4. Sampling Policy: Normalize S(xᵢ) over the dataset to define a probability distribution and soft-sample (or rank) to select the most reasoning-rich subset for training.

The specific attention intervention formula is:

$$\widetilde{h} = \mathrm{Softmax}\left( \frac{\varepsilon W_q W_k^\top}{\sqrt{d_k / |\mathcal{H}|}} \right) W_v$$

with a custom masking matrix A defined as aᵢⱼ = 1/i for i ≥ j, zero otherwise.

5. Theoretical and Practical Implications

CircuitSeer demonstrates that a small number of attention heads (the “reasoning circuits”) in LLMs provide strong, interpretable signals about training sample complexity. By using the internal wiring and activation structure of the model, CircuitSeer is able to prioritize samples that require deep or multi-step reasoning, while excluding those that are simple, repetitive, or offer little further value for mathematical reasoning competence.

The method is distinguished by its efficiency—eschewing external models, avoiding repeated auxiliary score computations, and requiring only a single ablation-pass over the LLM and subsequent shallow forward passes for data ranking.

A plausible implication is that this approach could generalize beyond math to other structured reasoning domains where complex internal circuit activations correlate with human-relevant problem difficulty. It also bridges the field of mechanistic interpretability with practical data curation, using direct measurement of the model’s “reasoning circuits” to optimize learning.

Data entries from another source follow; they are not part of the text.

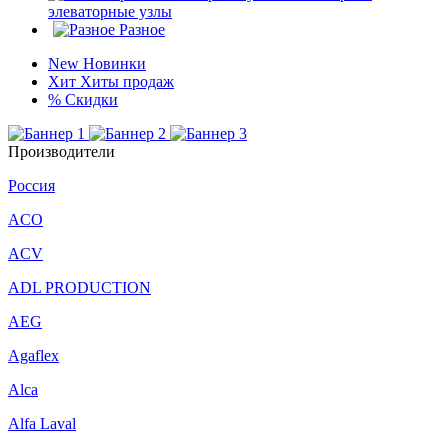
элеваторные узлы
Разное
New
Новинки
Хит
Хиты продаж
%
Скидки
Производители
Россия
ACO
ACV
ADL PRODUCTION
AEG
Agaflex
Alca
Alfa Laval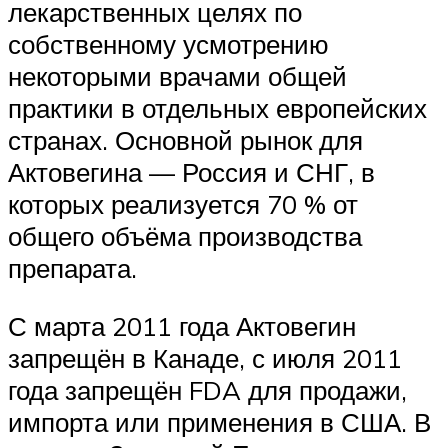
лекарственных целях по
собственному усмотрению
некоторыми врачами общей
практики в отдельных европейских
странах. Основной рынок для
Актовегина — Россия и СНГ, в
которых реализуется 70 % от
общего объёма производства
препарата.
С марта 2011 года Актовегин
запрещён в Канаде, с июля 2011
года запрещён FDA для продажи,
импорта или применения в США. В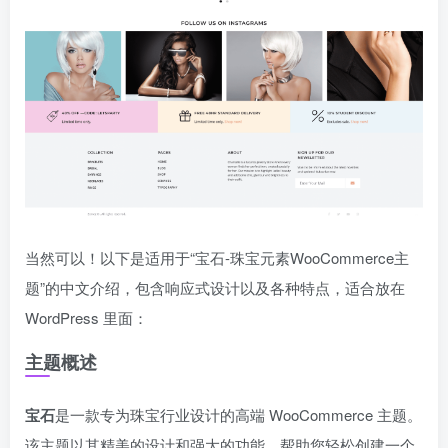
当然可以！以下是适用于“宝石-珠宝元素WooCommerce主
题”的中文介绍，包含响应式设计以及各种特点，适合放在
WordPress 里面：
主题概述
宝石
是一款专为珠宝行业设计的高端 WooCommerce 主题。
该主题以其精美的设计和强大的功能，帮助您轻松创建一个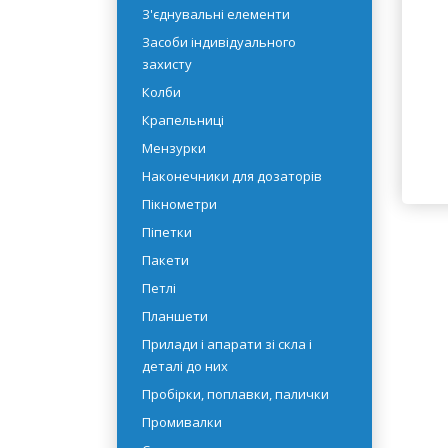
рідин
• 
Емності
З'єднувальні елементи
• 
Засоби індивідуального
захисту
• 
Колби
Крапельниці
Мензурки
За
Наконечники для дозаторів
06
Пікнометри
Піпетки
Пакети
Петлі
Планшети
Прилади і апарати зі скла і
деталі до них
Пробірки, поплавки, палички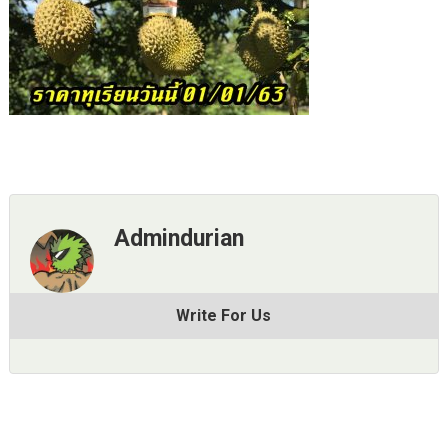
Admindurian
Write For Us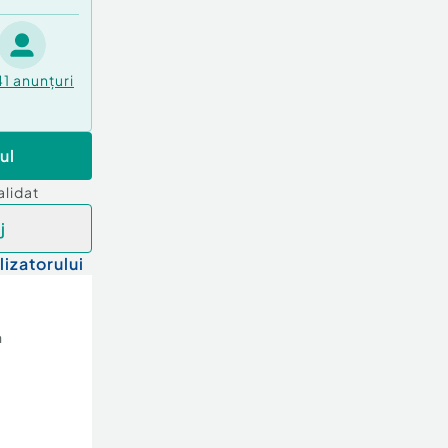
41
anunțuri
ul
alidat
j
lizatorului
a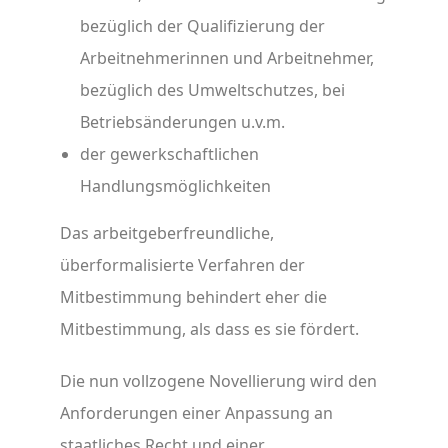
bezüglich der Qualifizierung der
Arbeitnehmerinnen und Arbeitnehmer,
bezüglich des Umweltschutzes, bei
Betriebsänderungen u.v.m.
der gewerkschaftlichen
Handlungsmöglichkeiten
Das arbeitgeberfreundliche,
überformalisierte Verfahren der
Mitbestimmung behindert eher die
Mitbestimmung, als dass es sie fördert.
Die nun vollzogene Novellierung wird den
Anforderungen einer Anpassung an
staatliches Recht und einer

6. Limitations and Future Directions

CircuitSeer, as presented, depends on explicit head ablation and a curated probe dataset for initial critical head detection. This requirement may be mitigated by developing unsupervised or self-supervised head selection techniques, or by exploiting broader patterns of internal activation across tasks. Additionally, extensions could explore input-conditional circuit detection or more granular subnetwork profiling. Finally, while the approach has shown success for mathematical reasoning, its generality and effectiveness in other domains (e.g., logic, code generation, deduction, and higher-order language tasks) warrants systematic exploration.

Further suggested work includes refining head detection criteria, comparing input-side and output-side attention flows, experimenting with harder soft-sampling strategies to balance diversity and reasoning density, and automating probe set construction.

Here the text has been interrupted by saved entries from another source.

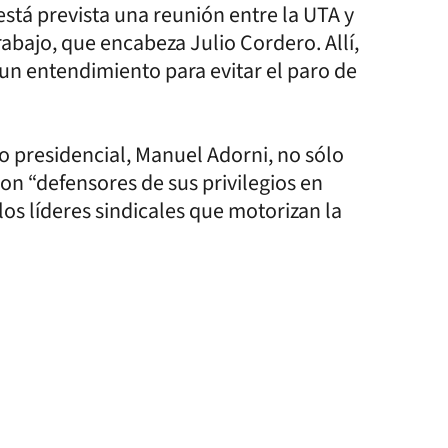
está prevista una reunión entre la UTA y
abajo, que encabeza Julio Cordero. Allí,
 un entendimiento para evitar el paro de
o presidencial, Manuel Adorni, no sólo
on “defensores de sus privilegios en
los líderes sindicales que motorizan la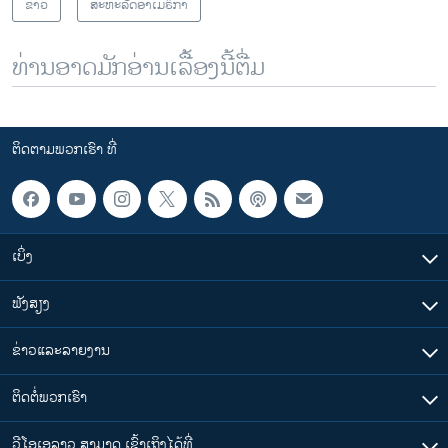
ຂ່າວ
ສະຫະລັດອາເມຣິກາ
ທ່ານອາດມັກອ່ານເລື້ອງນີ້ຕື່ມ
ຕິດຕາມພວກເຮົາ ທີ່
ເບິ່ງ
ຟັງສຽງ
ຂ່າວແລະລາຍງານ
ຕິດຕໍ່ພວກເຮົາ
ວີໂອເອລາວ ສາມາດ ເຂົ້າເຖິງໄດ້ທີ່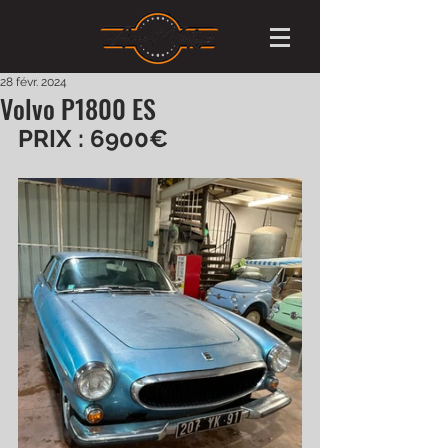
28 févr. 2024
Volvo P1800 ES
PRIX : 6900€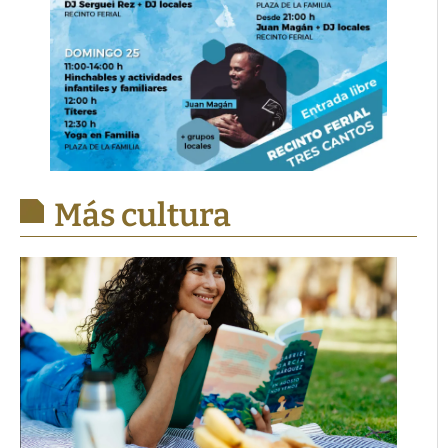
Más cultura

7. Broader Context and Relationship to Prior Work

CircuitSeer represents a departure from prior data curation techniques, which typically rely on random sampling, external loss-based proxies, or heuristics not grounded in the model’s mechanistic function. By integrating the model’s internal logic circuit activity directly into data selection, CircuitSeer offers a more principled method to distill training sets for maximal reasoning gain. This suggests a promising new direction for curriculum learning, dataset construction, and efficient model scaling in the training of LLMs, particularly for domains where exhaustive data annotation is infeasible or cost-prohibitive (Wang et al., 21 Oct 2025).